Testing Without Lying to Yourself

One of the quieter challenges with SNS Pub/Sub is testing.

Mocking it poorly creates comforting illusions. Everything passes. Nothing works in production. This requires really understanding the AWS documentation. I certainly found myself scratching my head at some points wondering; What EXACTLY is Amazon expecting?

The testing approach that finally worked was a layered one.

In-memory doubles that preserved the shape of Pub/Subs topics, subscriptions, and publishing. This way the application code stayed honest.

Integration tests using LocalStack that allowed real SNS topics and subscriptions to be created locally following AWS’s exact rules.

A Clojure test example for a new SNS Topic in the LocalStack.

(context "sns integration"
  (with pubsub
    (start-pubsub!
      {:impl     :sns
      :endpoint "http://localhost:4566"}))

  (it "creates topics and publishes messages"
    (let [topic (create-topic! @pubsub "test-events")]
      (publish! @pubsub topic {:event :ping})
      (should (topic-exists? @pubsub topic))
      (delete-topic topic)))

Creating a Pub/Sub service that is local to the tests with the ‘with’ function. We can then spin one up on the LocalStack (provided that an instance is running), and use it to assert real topic creation and even that a message can be passed into it!

LocalStack was particularly valuable here. It validated that topic creation, subscription confirmation, IAM-style policies, and delivery all behaved the way AWS expects, importantly, before anything touched a real account. That feedback loop made a huge difference. While there is some setup involved with LocalStack once you have it configured it can provide a massive confidence boost for deliverable code with proper integration tests.

Fast unit tests told us the code made sense. LocalStack told us the infrastructure did. Both were necessary.

The Quiet Victory of Boring Infrastructure

I have found personally there’s a moment when learning new technology where understanding replaces superstition. Pub/Sub crossed that line for me once I stopped imagining it as “fancy callbacks” and “magic messaging” and started seeing it as infrastructure for selective broadcasting. Everything fell into place.

Once that clicked communication became easier to implement and services became easier to reason about. Failures became observable instead of mysterious. Scaling the project stopped being a scary thing to do and instead became.. boring.

And boring infrastructure is the best kind.

How this affects your system

If you're building a system and starting from scratch then take the pragmatic approach. Use in-process messaging while everything lives in one process. The moment that requests and connections live in different runtimes then you should begin thinking about which Pub/Sub system you should introduce.

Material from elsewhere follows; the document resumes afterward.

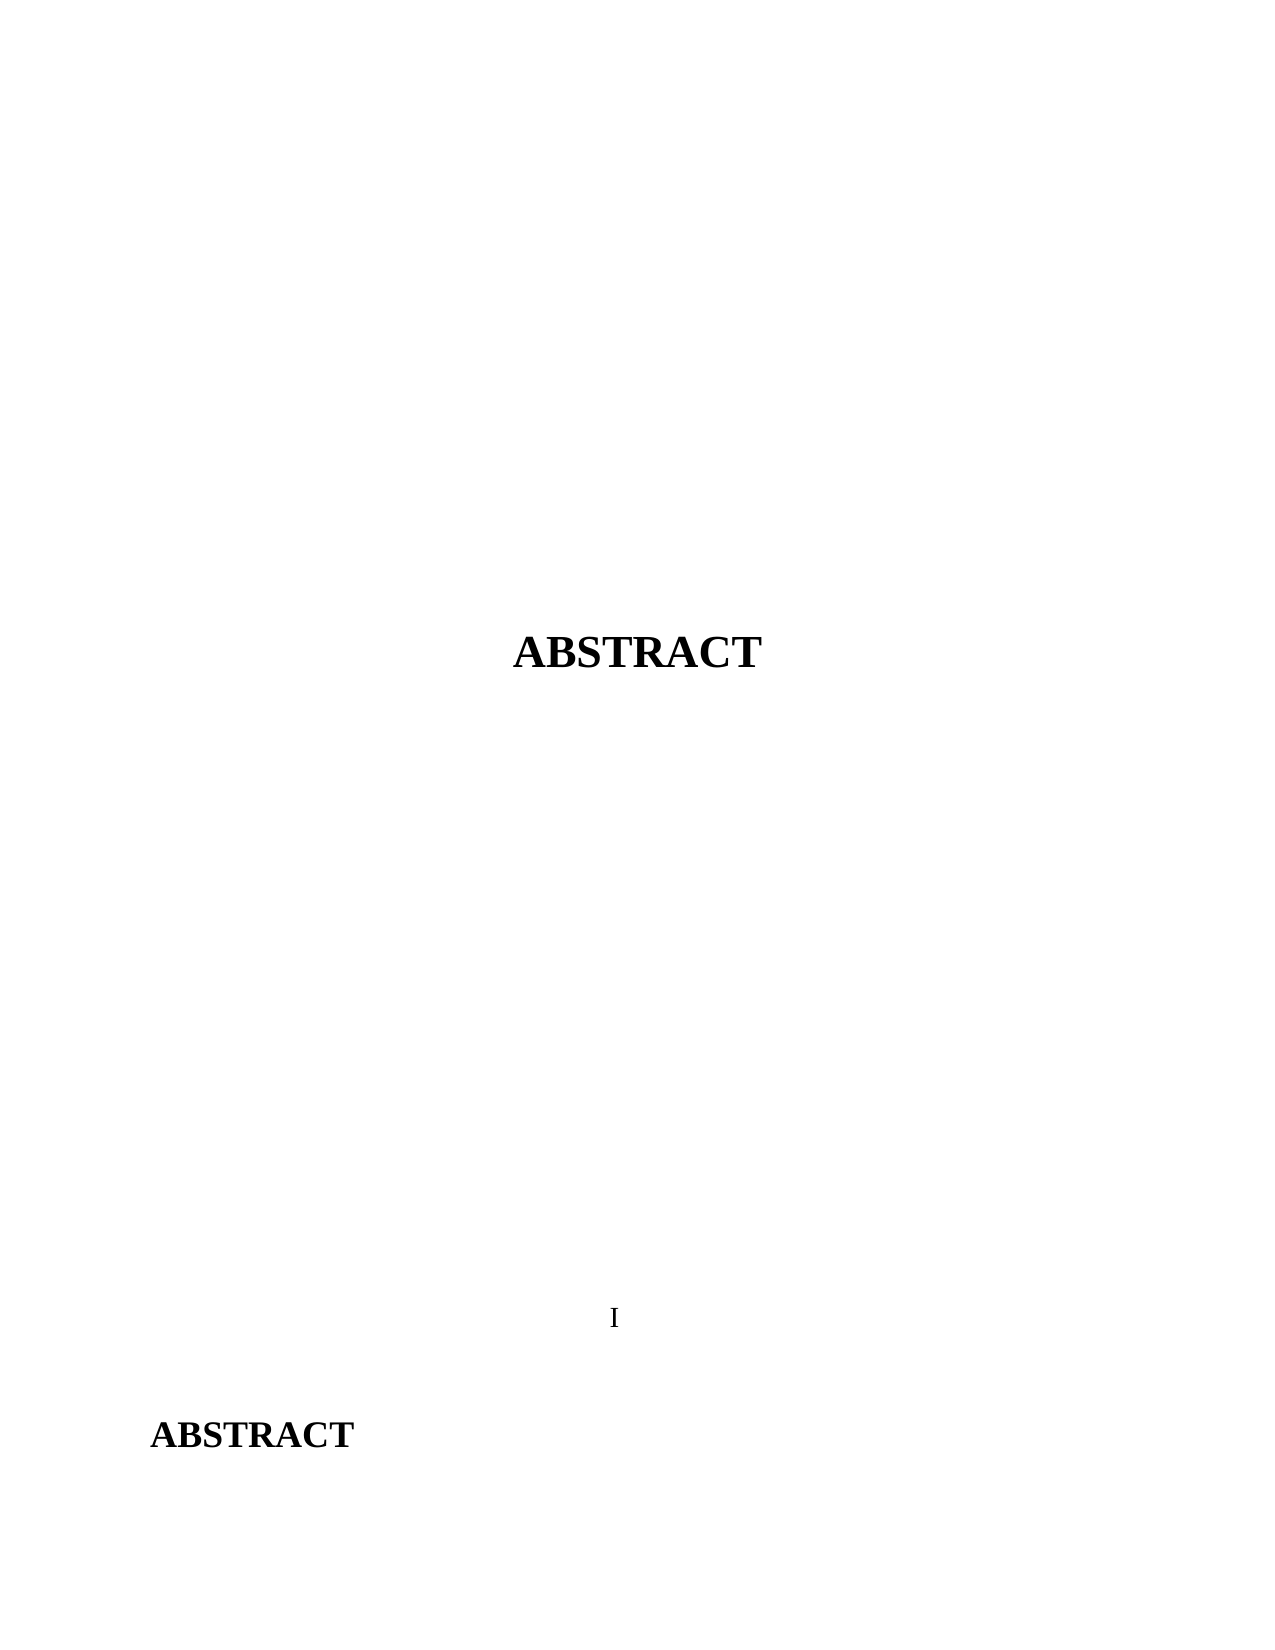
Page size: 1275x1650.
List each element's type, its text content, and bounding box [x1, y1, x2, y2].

text I [150, 1300, 1125, 1334]
text ABSTRACT [150, 1412, 1125, 1456]
text ABSTRACT [150, 625, 1125, 678]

When you do take the leap -- remember to treat your subscriptions as infrastructure and not only plumbing. Dead-letter-queues are a must for production. Always configure a DLQ before trusting a Pub/Sub system in a production environment. You wouldn't want to lose that valuable error data!

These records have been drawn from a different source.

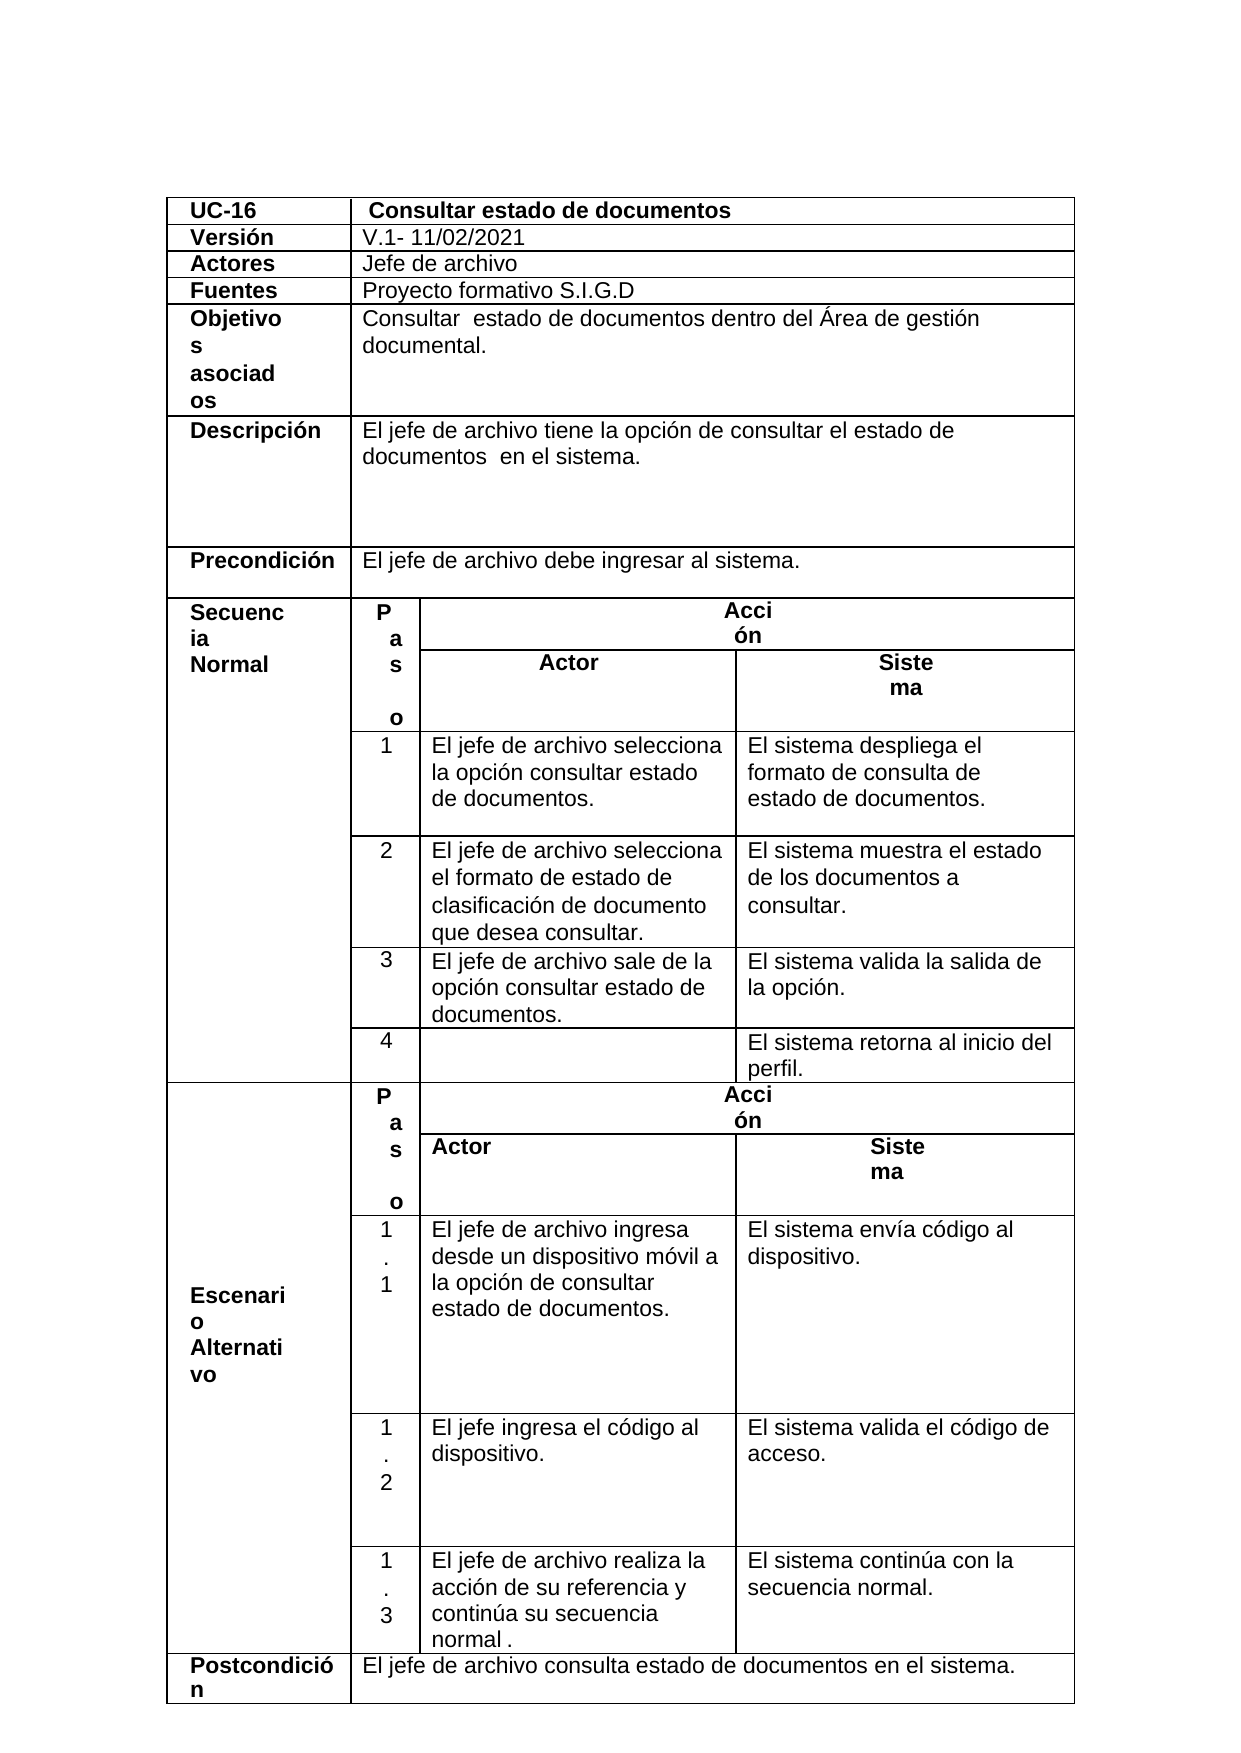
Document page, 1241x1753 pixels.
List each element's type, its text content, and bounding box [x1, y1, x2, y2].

table_cell V.1- 11/02/2021 [352, 225, 1074, 250]
table_cell Descripción [168, 417, 350, 546]
table_cell 1.3 [352, 1547, 419, 1653]
table_cell Sistema [737, 651, 1074, 731]
table_cell El sistema envía código al dispositivo. [737, 1216, 1074, 1412]
table_cell Fuentes [168, 278, 350, 303]
table_cell Consultar estado de documentos dentro del Área de gestión documental. [352, 305, 1074, 415]
table_cell Acción [421, 599, 1074, 649]
table_cell Escenario Alternativo [168, 1083, 350, 1653]
table_cell 1 [352, 732, 419, 835]
table_cell Proyecto formativo S.I.G.D [352, 278, 1074, 303]
table_cell Actor [421, 1135, 735, 1215]
table_cell El sistema muestra el estado de los documentos a consultar. [737, 837, 1074, 946]
table_cell 1.2 [352, 1414, 419, 1546]
table_cell Pas o [352, 599, 419, 731]
table_cell El jefe ingresa el código al dispositivo. [421, 1414, 735, 1546]
table_cell El sistema continúa con la secuencia normal. [737, 1547, 1074, 1653]
table_cell El jefe de archivo tiene la opción de consultar el estado de documentos en el sistema. [352, 417, 1074, 546]
table_cell 4 [352, 1029, 419, 1081]
table_cell [421, 1029, 735, 1081]
table_cell Objetivos asociados [168, 305, 350, 415]
table_cell El jefe de archivo sale de la opción consultar estado de documentos. [421, 948, 735, 1027]
table_cell Actor [421, 651, 735, 731]
table_cell Jefe de archivo [352, 252, 1074, 277]
table_cell 1.1 [352, 1216, 419, 1412]
table_cell 2 [352, 837, 419, 946]
table_cell Actores [168, 252, 350, 277]
table_cell Postcondición [168, 1654, 350, 1703]
table_cell 3 [352, 948, 419, 1027]
table_cell El sistema valida la salida de la opción. [737, 948, 1074, 1027]
table_cell El jefe de archivo ingresa desde un dispositivo móvil a la opción de consultar estado de documentos. [421, 1216, 735, 1412]
table_cell El jefe de archivo selecciona el formato de estado de clasificación de documento que desea consultar. [421, 837, 735, 946]
table_cell El sistema valida el código de acceso. [737, 1414, 1074, 1546]
table_cell Versión [168, 225, 350, 250]
table_cell Acción [421, 1083, 1074, 1133]
table_cell El jefe de archivo debe ingresar al sistema. [352, 548, 1074, 597]
table_cell El jefe de archivo selecciona la opción consultar estado de documentos. [421, 732, 735, 835]
table_cell El jefe de archivo realiza la acción de su referencia y continúa su secuencia normal . [421, 1547, 735, 1653]
table_cell Sistema [737, 1135, 1074, 1215]
table_header Consultar estado de documentos [352, 198, 1074, 223]
table_cell Precondición [168, 548, 350, 597]
table_cell El jefe de archivo consulta estado de documentos en el sistema. [352, 1654, 1074, 1703]
table_cell Pas o [352, 1083, 419, 1215]
table_cell El sistema despliega el formato de consulta de estado de documentos. [737, 732, 1074, 835]
table_header UC-16 [168, 198, 351, 223]
table_cell Secuencia Normal [168, 599, 350, 1081]
table_cell El sistema retorna al inicio del perfil. [737, 1029, 1074, 1081]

Final Thoughts from the Train Station

Pub/Sub systems like SNS are powerful precisely because they force you to think clearly about boundaries. They punish shortcuts. They scale your architecture and your understanding.. eventually.

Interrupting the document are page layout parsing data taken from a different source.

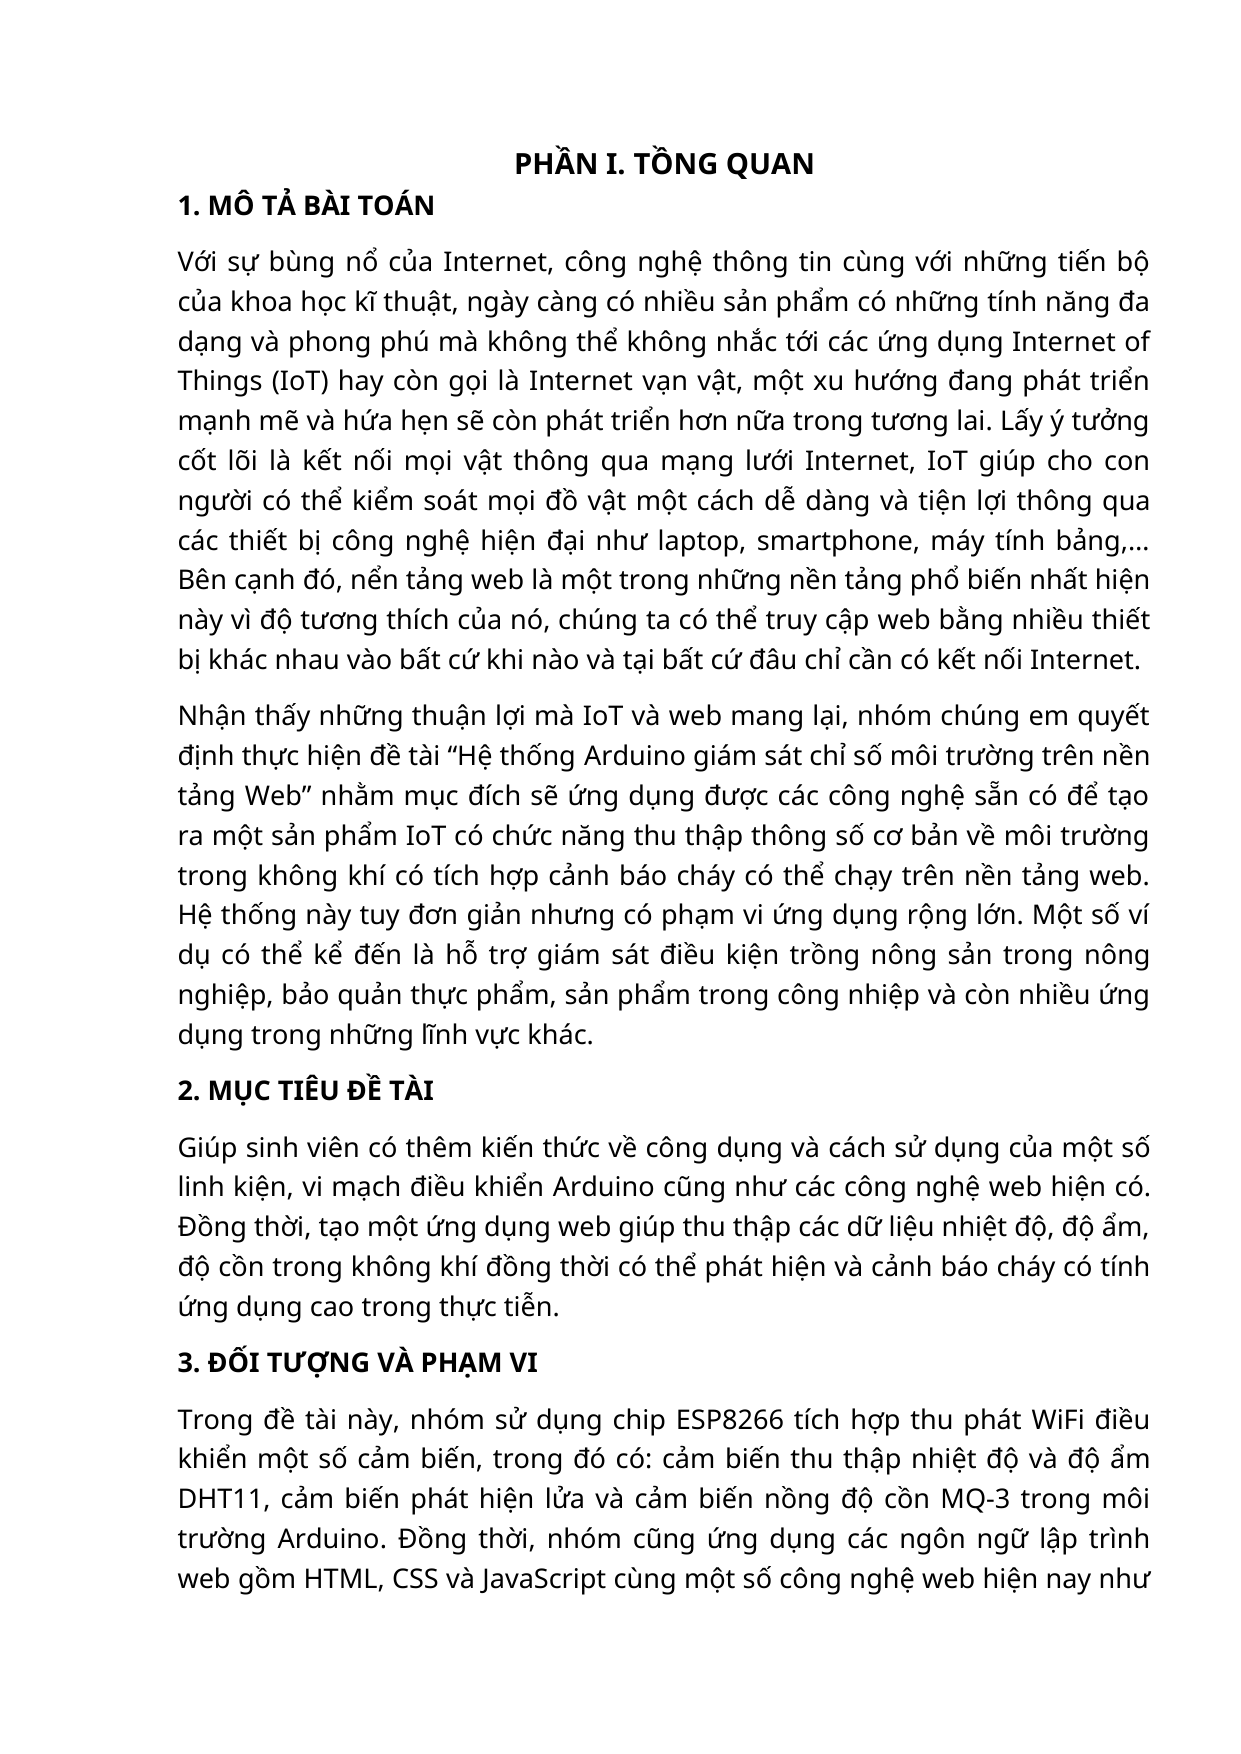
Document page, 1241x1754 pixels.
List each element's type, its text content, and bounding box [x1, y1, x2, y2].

subtitle TỒNG QUAN [177, 143, 1152, 183]
text Giúp sinh viên có thêm kiến thức về công dụng và cách sử dụng của một số linh kiện, vi mạch điều khiển Arduino cũng như các công nghệ web hiện có. Đồng thời, tạo một ứng dụng web giúp thu thập các dữ liệu nhiệt độ, độ ẩm, độ cồn trong không khí đồng thời có thể phát hiện và cảnh báo cháy có tính ứng dụng cao trong thực tiễn. [177, 1128, 1152, 1324]
subtitle MỤC TIÊU ĐỀ TÀI [177, 1072, 1152, 1108]
text Nhận thấy những thuận lợi mà IoT và web mang lại, nhóm chúng em quyết định thực hiện đề tài “Hệ thống Arduino giám sát chỉ số môi trường trên nền tảng Web” nhằm mục đích sẽ ứng dụng được các công nghệ sẵn có để tạo ra một sản phẩm IoT có chức năng thu thập thông số cơ bản về môi trường trong không khí có tích hợp cảnh báo cháy có thể chạy trên nền tảng web. Hệ thống này tuy đơn giản nhưng có phạm vi ứng dụng rộng lớn. Một số ví dụ có thể kể đến là hỗ trợ giám sát điều kiện trồng nông sản trong nông nghiệp, bảo quản thực phẩm, sản phẩm trong công nhiệp và còn nhiều ứng dụng trong những lĩnh vực khác. [177, 697, 1152, 1052]
text Trong đề tài này, nhóm sử dụng chip ESP8266 tích hợp thu phát WiFi điều khiển một số cảm biến, trong đó có: cảm biến thu thập nhiệt độ và độ ẩm DHT11, cảm biến phát hiện lửa và cảm biến nồng độ cồn MQ-3 trong môi trường Arduino. Đồng thời, nhóm cũng ứng dụng các ngôn ngữ lập trình web gồm HTML, CSS và JavaScript cùng một số công nghệ web hiện nay như ứng dụng đối tượng XMLHttpRequest (XHR) trong AJAX và lập trình bất đồng bộ. [177, 1400, 1152, 1596]
text Với sự bùng nổ của Internet, công nghệ thông tin cùng với những tiến bộ của khoa học kĩ thuật, ngày càng có nhiều sản phẩm có những tính năng đa dạng và phong phú mà không thể không nhắc tới các ứng dụng Internet of Things (IoT) hay còn gọi là Internet vạn vật, một xu hướng đang phát triển mạnh mẽ và hứa hẹn sẽ còn phát triển hơn nữa trong tương lai. Lấy ý tưởng cốt lõi là kết nối mọi vật thông qua mạng lưới Internet, IoT giúp cho con người có thể kiểm soát mọi đồ vật một cách dễ dàng và tiện lợi thông qua các thiết bị công nghệ hiện đại như laptop, smartphone, máy tính bảng,… Bên cạnh đó, nển tảng web là một trong những nền tảng phổ biến nhất hiện này vì độ tương thích của nó, chúng ta có thể truy cập web bằng nhiều thiết bị khác nhau vào bất cứ khi nào và tại bất cứ đâu chỉ cần có kết nối Internet. [177, 242, 1152, 677]
subtitle MÔ TẢ BÀI TOÁN [177, 186, 1152, 223]
subtitle ĐỐI TƯỢNG VÀ PHẠM VI [177, 1344, 1152, 1381]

If there’s a unifying lesson in all of this it’s that Pub/Sub forces you to be explicit and rewards you for being so. Explicit about ownership. Explicit about failure. Explicit about timing.

That explicitness can feel punishing at first. Especially when you’re staring at subscription configurations wondering why a message vanished into the void. But it’s also what makes distributed systems survivable.

Eventually the station map makes sense. You know which trains leave when, where they go, and what happens when they don’t arrive.

And once you reach that point Pub/Sub isn’t mysterious anymore. At least it wasn’t for me.

I’ve come to realize that it’s just infrastructure doing its job. Quietly, predictably and without asking you to care who’s listening.